Sequential multi-point fuel injection with larger injectors and a hot wire air flow meter are also part of the turbo package. To handle the increased thermal load, both the radiator and twin cooling fans have been upsized. Subaru engineers also added a coolant expansion tank that uses convection currents to cool the turbo after shut down.

On the run, a hood scoop feeds cool air to the turbo. To handle the power (the turbo engine produces 160 hp @ 5600 rpm, and 181 lb/ft of torque @ 2800 rpm), both the five-speed manual and four-speed automatic transmissions have been modified. All of the five-speed's gears have been shot-peened, and the mainshaft bearings have been changed to a 'double-angular' design. The gearbox case was also modified to accept a hydraulic clutch release fork, shaft and cylinder because company engineers felt a cable-operated design's pedal effort would be too high for this. (This change also prevented use of Subaru's "hill-holder" feature.) Also modified were teh flywheel, pressure plate, clutch disk and pedal box. However, the changes do nothing to help damp the low frequency vibration and growl endemic to Subaru's flat engines, something the automatic accomplishes with ease. Thus the five-speed's refinement levels are lower.

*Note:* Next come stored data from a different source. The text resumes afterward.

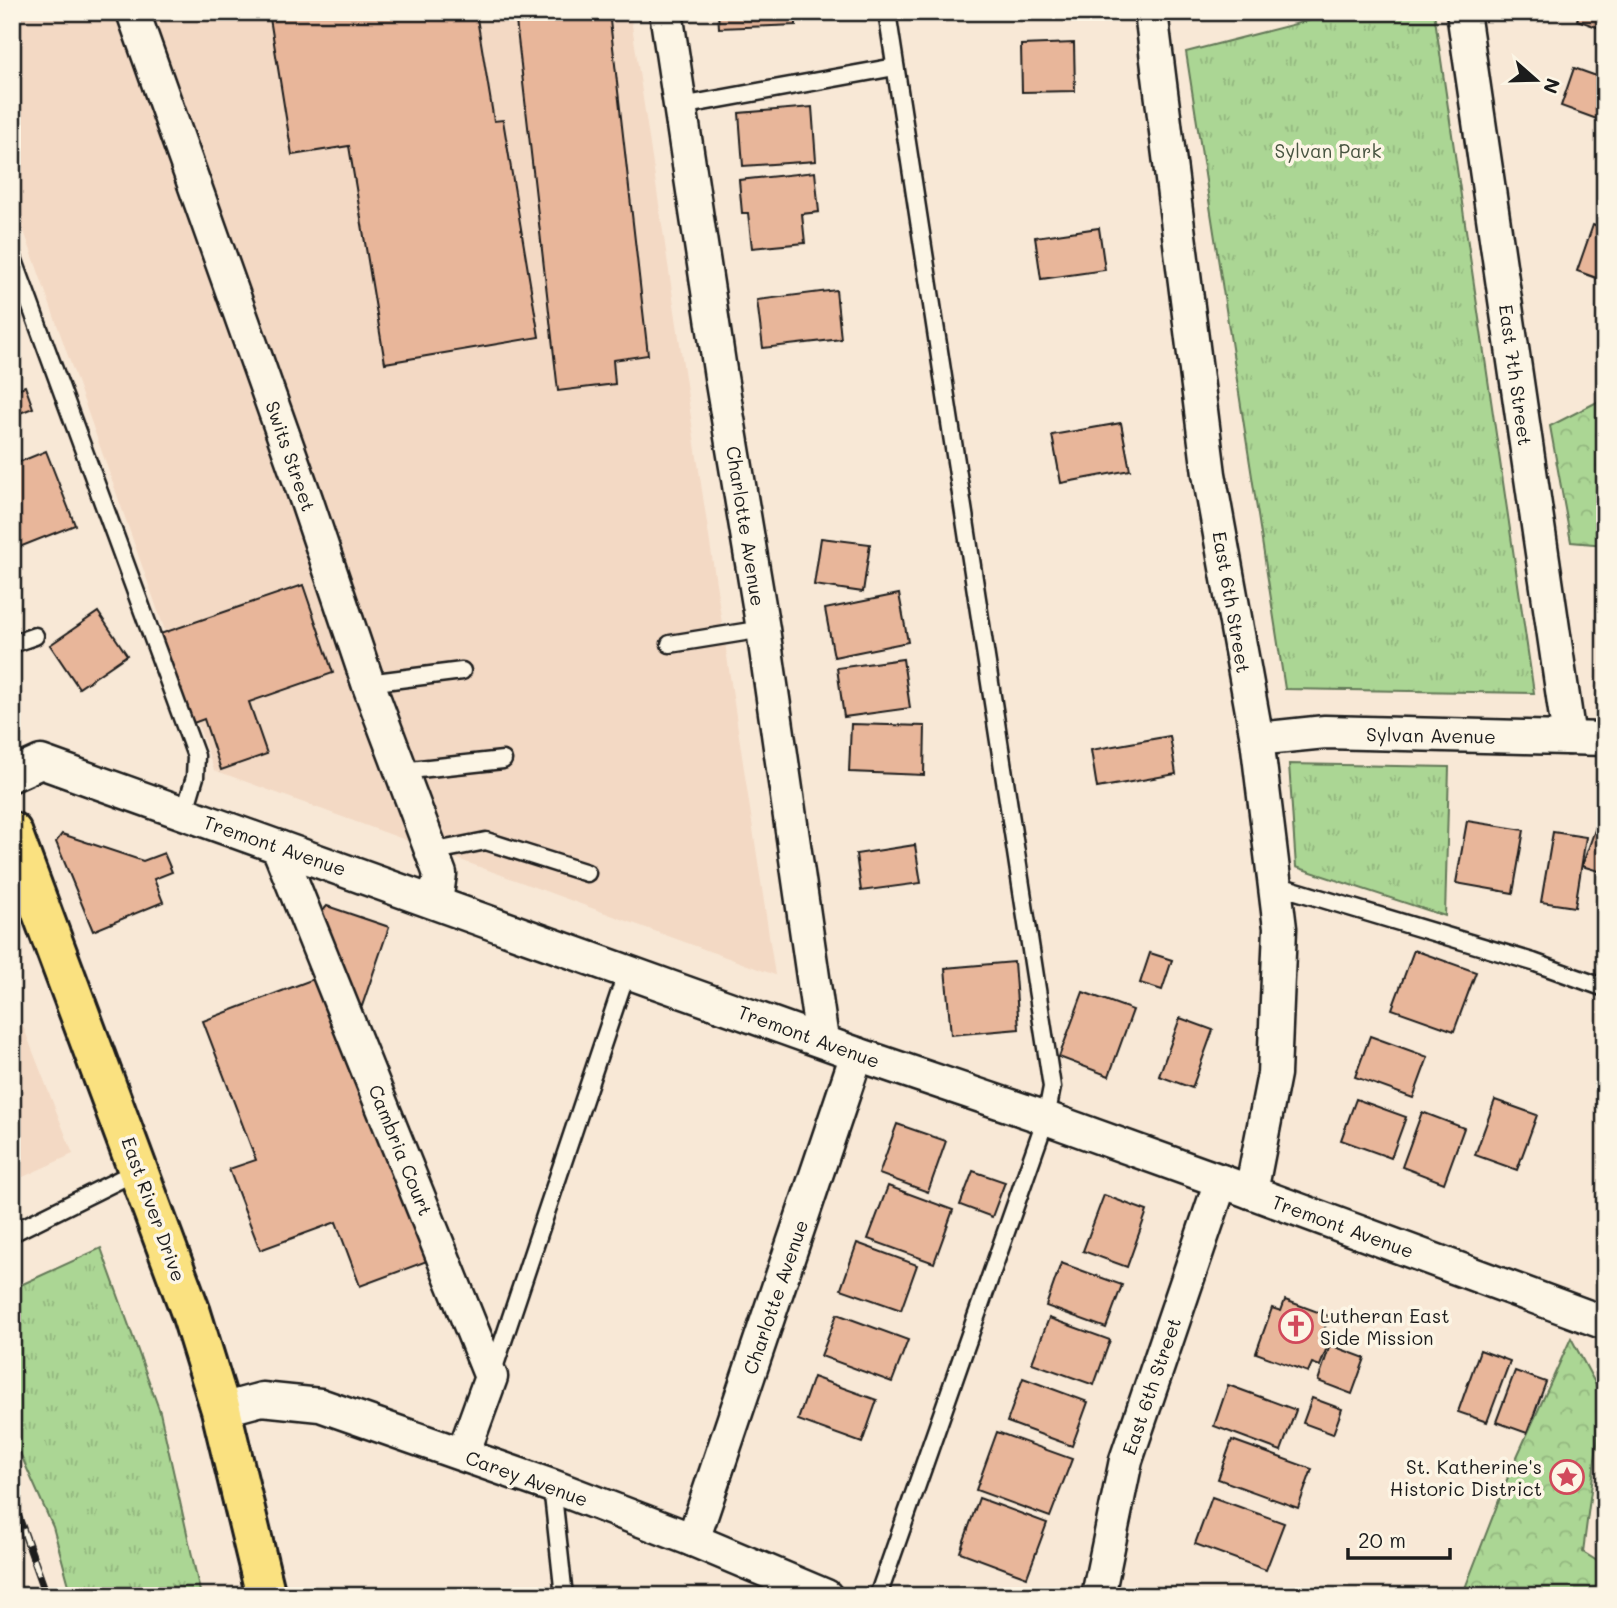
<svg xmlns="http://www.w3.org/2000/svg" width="1617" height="1608" viewBox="0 0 1617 1608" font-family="Mali,sans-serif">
	<defs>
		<pattern id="forest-crowns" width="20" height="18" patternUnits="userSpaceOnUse" patternTransform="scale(1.75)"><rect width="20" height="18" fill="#abd694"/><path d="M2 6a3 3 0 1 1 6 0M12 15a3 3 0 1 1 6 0" fill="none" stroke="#93b77f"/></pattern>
		<pattern id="park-tufts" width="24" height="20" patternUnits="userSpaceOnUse" patternTransform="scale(1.75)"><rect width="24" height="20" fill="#abd694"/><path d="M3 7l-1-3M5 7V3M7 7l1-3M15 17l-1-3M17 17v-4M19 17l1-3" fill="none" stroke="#93b77f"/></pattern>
	</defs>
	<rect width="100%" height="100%" fill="#f8e8d6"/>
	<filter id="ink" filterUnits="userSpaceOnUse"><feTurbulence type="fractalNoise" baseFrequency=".0143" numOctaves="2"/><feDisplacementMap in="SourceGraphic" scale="14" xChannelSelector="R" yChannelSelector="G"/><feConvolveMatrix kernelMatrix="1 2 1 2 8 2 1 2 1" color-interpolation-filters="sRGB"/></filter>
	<g filter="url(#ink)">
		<!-- built -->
		<g fill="#f3d9c4">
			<path d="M12,12h618l145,963 -561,-205 -202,-573z"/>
			<path d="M12,998l61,156 -61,28z"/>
		</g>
		<!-- forest -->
		<g fill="url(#forest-crowns)" stroke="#647958" stroke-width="2">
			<path d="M1605,398v147l-34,-3 -21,-116z"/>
			<path d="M1571,1338l32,60 -20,154 22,14v30h-143l48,-124z"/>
		</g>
		<!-- park -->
		<g fill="url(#park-tufts)" stroke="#647958" stroke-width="2">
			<path d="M1342,12h92l100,681 -249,-4 -99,-637z"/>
			<path d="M1289,764l160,3 -4,149 -149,-49z"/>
			<path d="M101,1248l59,164 41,184h-129l-19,-69 -41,-92v-146z"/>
		</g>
		<!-- building -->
		<g fill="#e8b69a" stroke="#1c1c1c" stroke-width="2">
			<path d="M269,12h207l18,109 9,-1 36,217 -154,26 -36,-217 -57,9z"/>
			<path d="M515,12h94l39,343 -35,5 2,24 -57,7z"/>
			<path d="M718,12h78v13l-77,3z"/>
			<path d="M1580,12h25v18l-28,-10z"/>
			<path d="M1074,43l1,48 -53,1 -1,-47z"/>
			<path d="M1574,68l31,11v43l-44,-16z"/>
			<path d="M812,107l4,54 -73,5 -4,-53z"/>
			<path d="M815,172l4,40 -17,2 3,29 -53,5 -4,-35h-6l-3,-33z"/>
			<path d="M1593,225l12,5v51l-28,-10z"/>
			<path d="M1099,228l6,42 -64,9 -6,-42z"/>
			<path d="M836,290l5,49 -78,9 -6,-48z"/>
			<path d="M25,386l8,22 -21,8v-25z"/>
			<path d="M1121,423l9,47 -69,13 -9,-48z"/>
			<path d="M46,451l29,74 -63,25v-85z"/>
			<path d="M821,538l49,6 -7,48 -49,-7z"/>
			<path d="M303,585l30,88 -84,29 18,52 -46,16 -17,-51 -16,6 -31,-90z"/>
			<path d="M899,594l9,48 -74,15 -9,-48z"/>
			<path d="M98,612l29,43 -48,33 -29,-43z"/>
			<path d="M903,659l7,49 -66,9 -7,-49z"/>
			<path d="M851,724l74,2 -1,49 -75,-3z"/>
			<path d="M1170,736l6,38 -79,14 -6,-38z"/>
			<path d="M1605,802v71l-23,-7z"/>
			<path d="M1467,821l57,9 -11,63 -57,-10z"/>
			<path d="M1553,832l33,5 -11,70 -34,-5z"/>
			<path d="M62,834l81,27 21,-8 8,19 -18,7 9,23 -70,29 -37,-89z"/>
			<path d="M915,845l6,38 -60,8 -5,-37z"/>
			<path d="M327,906l62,21 -27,79 -8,-2 -34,-90z"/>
			<path d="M1414,950l62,22 -22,59 -62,-22z"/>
			<path d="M1150,953l22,7 -10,30 -22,-7z"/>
			<path d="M1014,962l5,67 -68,6 -6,-67z"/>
			<path d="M319,977l108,284 -67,25 -24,-64 -76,28 -31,-81 27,-9 -53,-139z"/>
			<path d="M1083,992l50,18 -24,66 -50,-19z"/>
			<path d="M1180,1018l33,12 -21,58 -33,-12z"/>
			<path d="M1370,1036l58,21 -15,41 -58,-21z"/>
			<path d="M1356,1099l50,18 -15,41 -50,-18z"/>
			<path d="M1495,1100l42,15 -20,55 -42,-15z"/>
			<path d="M1422,1112l42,16 -20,55 -42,-16z"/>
			<path d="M897,1124l49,17 -18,51 -49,-18z"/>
			<path d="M973,1171l32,11 -13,35 -32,-12z"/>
			<path d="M888,1186l65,24 -19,53 -66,-24z"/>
			<path d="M1104,1195l43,16 -20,56 -44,-16z"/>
			<path d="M857,1243l60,22 -16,45 -60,-21z"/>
			<path d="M1061,1263l61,22 -16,43 -60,-22z"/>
			<path d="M1285,1300l44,16 -7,20 8,3 -10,27 -8,-3 -4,9 -52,-19 16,-45 9,3z"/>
			<path d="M837,1314l71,26 -16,42 -71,-26z"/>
			<path d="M1049,1318l61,22 -16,45 -62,-22z"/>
			<path d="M1330,1345l35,13 -13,36 -34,-13z"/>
			<path d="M1480,1350l30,11 -23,61 -29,-10z"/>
			<path d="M1515,1371l31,11 -19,51 -31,-11z"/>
			<path d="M813,1377l64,23 -15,43 -64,-23z"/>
			<path d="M1023,1378l65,24 -16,44 -65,-24z"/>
			<path d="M1228,1385l68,25 -15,41 -67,-25z"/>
			<path d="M1312,1398l30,11 -9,25 -30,-11z"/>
			<path d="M997,1432l75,27 -22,58 -74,-27z"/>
			<path d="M1232,1440l80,29 -14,39 -80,-29z"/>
			<path d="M1212,1497l72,26 -18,47 -71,-26z"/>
			<path d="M979,1498l68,25 -20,54 -67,-25z"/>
		</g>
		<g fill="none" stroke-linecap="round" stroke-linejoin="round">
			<!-- service casing -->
			<g stroke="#1c1c1c" stroke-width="21">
				<g id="service">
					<path d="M681,106l214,-39"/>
					<path d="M12,255l184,501 -1,21 -11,37"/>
					<path d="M12,644l23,-8"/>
					<path d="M670,644l93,-15"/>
					<path d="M368,683l94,-12"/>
					<path d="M401,771l102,-11"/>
					<path d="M431,852l55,-11 101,32"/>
					<path d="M1276,885l257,77 72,26"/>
					<path d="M12,1233l127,-63"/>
					<path d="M492,1374l135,-403"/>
					<path d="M552,1486l12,110"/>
					<path d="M878,1596l168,-478 6,-31 -165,-1075"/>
				</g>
			</g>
			<!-- minor casing -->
			<g stroke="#1c1c1c" stroke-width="37">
				<g id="minor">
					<path d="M133,12l173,487 62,184 72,191 -4,28"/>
					<path d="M666,12l55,365 42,252 59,411"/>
					<path d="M1151,12l58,462 48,265 23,189 -6,146 -23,118"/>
					<path d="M1463,12l106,726"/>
					<path d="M1257,739l68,-7 280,7"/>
					<path d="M12,775l29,-13 816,292 189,64 175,63 384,142"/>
					<path d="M278,847l213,530 -28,77"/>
					<path d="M221,1410l41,-11 58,6 232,81 141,54 133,56"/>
					<path d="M693,1540l164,-486"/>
					<path d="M1098,1596l28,-136 95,-279"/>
				</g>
			</g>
			<!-- primary casing -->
			<g stroke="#1c1c1c" stroke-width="44">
				<path id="primary" d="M12,832l179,481 30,97 45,186"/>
			</g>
			<!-- service -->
			<use href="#service" stroke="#fcf5e5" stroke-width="16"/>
			<!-- minor -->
			<use href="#minor" stroke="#fcf5e5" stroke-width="32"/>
			<!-- primary -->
			<use href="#primary" stroke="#fae180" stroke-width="38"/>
			<!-- rail casing -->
			<g stroke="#1c1c1c" stroke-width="8">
				<path id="rail" d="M12,1499l35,97"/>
			</g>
			<!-- rail -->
			<use href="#rail" stroke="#fcf5e5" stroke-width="5" stroke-dasharray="16" stroke-linecap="butt"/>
		</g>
	</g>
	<!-- icons -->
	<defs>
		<g id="church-ring" transform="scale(1.75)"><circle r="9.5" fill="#fcf5e5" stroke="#d1495b" stroke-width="1.5"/><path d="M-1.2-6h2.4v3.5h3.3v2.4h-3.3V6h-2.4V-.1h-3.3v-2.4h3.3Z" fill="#d1495b"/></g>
		<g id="sight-ring" transform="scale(1.75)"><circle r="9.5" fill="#fcf5e5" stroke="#d1495b" stroke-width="1.5"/><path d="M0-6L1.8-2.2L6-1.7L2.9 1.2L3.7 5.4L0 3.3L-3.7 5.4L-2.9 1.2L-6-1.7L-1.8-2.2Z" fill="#d1495b"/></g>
	</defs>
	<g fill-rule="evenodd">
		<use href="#church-ring" x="1296" y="1326"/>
		<use href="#sight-ring" x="1567" y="1477"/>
	</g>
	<g text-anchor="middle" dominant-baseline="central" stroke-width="7" stroke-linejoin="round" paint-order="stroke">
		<!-- park labels -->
		<g font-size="19" fill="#475440" stroke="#fcf5e5">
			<text x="1328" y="150">Sylvan Park</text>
		</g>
		<!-- street labels -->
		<g font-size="19" fill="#1c1c1c" stroke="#fcf5e5">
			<text transform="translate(1516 375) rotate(82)">East 7th Street</text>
			<text transform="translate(291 456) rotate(71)">Swits Street</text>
			<text transform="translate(746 526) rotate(81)">Charlotte Avenue</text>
			<text transform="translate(1232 602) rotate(80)">East 6th Street</text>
			<text transform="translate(1431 735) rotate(1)">Sylvan Avenue</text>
			<text transform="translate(275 845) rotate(19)">Tremont Avenue</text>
			<text transform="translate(809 1036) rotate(20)">Tremont Avenue</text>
			<text transform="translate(401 1150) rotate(68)">Cambria Court</text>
			<text transform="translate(154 1209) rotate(70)">East River Drive</text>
			<text transform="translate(1343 1226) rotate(20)">Tremont Avenue</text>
			<text transform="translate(775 1297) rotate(-71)">Charlotte Avenue</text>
			<text transform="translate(1151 1386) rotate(-71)">East 6th Street</text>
			<text transform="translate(527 1478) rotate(20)">Carey Avenue</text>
		</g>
		<!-- poi labels -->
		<g font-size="19" fill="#1c1c1c" stroke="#fcf5e5" text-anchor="start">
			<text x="1320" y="1315">Lutheran East<tspan x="1320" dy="22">Side Mission</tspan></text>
			<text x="1542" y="1466" text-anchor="end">St. Katherine's<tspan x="1542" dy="22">Historic District</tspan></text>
		</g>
	</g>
	<!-- margin -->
	<rect width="1617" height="1608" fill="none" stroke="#fcf5e5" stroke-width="42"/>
	<rect x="21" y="21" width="1575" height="1566" fill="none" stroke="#1c1c1c" stroke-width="2.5" filter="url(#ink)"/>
	<!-- north arrow -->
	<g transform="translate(1536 80) rotate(110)" stroke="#fcf5e5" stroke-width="5" paint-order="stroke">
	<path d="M0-5L12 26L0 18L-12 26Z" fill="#1c1c1c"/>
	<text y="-10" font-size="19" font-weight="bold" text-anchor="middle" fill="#1c1c1c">N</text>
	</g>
	<!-- scale -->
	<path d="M1348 1548v10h102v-10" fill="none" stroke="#1c1c1c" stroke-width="3.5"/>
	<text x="1358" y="1548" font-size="21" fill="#1c1c1c" stroke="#fcf5e5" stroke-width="5" paint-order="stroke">20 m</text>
</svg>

Beyond absorbing the flat-four's discordance, the 4EAT four-speed autmatic transmission effectively masks the turbo engine's slight 'peakiness.' But unlike other Japanese automatics, Subaru's system does away with 'power' and 'economy' buttons, and uses a logic circuit that chooses the correct setting by how quickly the accelerator is depressed instead. As is the Sport Sedan itself.

Especially when fitted with the autmatic, it acts like a less expensive -- and quicker -- Audi 90 Quattro. With 210 mm (8.26 in.) of suspension travel, the sporty Legacy soaks up bumps with ease, and leaves only the driver aware the Sport Sedan's speed. Even more proof that the words 'Subaru' and 'sports sedan' do belong together.